AIM OF THE EXERCISE
Only the lines from the one containing "right elbow: (70, 176, -27)" to the end of the entries should be written out, each exactly as it stands, both ends included.

SUPPLIED MATERIAL
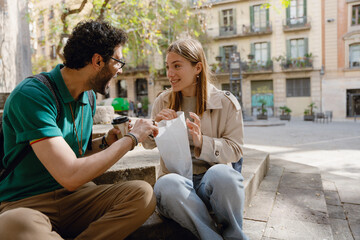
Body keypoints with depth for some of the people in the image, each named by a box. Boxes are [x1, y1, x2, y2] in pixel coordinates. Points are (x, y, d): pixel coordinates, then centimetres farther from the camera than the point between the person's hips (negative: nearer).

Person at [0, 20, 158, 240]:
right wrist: (131, 138, -17)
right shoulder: (32, 95, -18)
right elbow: (70, 176, -27)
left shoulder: (88, 97, 7)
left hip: (75, 196, 6)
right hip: (25, 204, -5)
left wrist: (106, 143, -2)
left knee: (143, 194, -20)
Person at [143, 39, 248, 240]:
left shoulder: (226, 103, 0)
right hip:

RESPONSE FOR THIS EXERCISE
right elbow: (70, 176, -27)
left shoulder: (88, 97, 7)
left hip: (75, 196, 6)
right hip: (25, 204, -5)
left wrist: (106, 143, -2)
left knee: (143, 194, -20)
Person at [143, 39, 248, 240]:
left shoulder: (226, 103, 0)
right hip:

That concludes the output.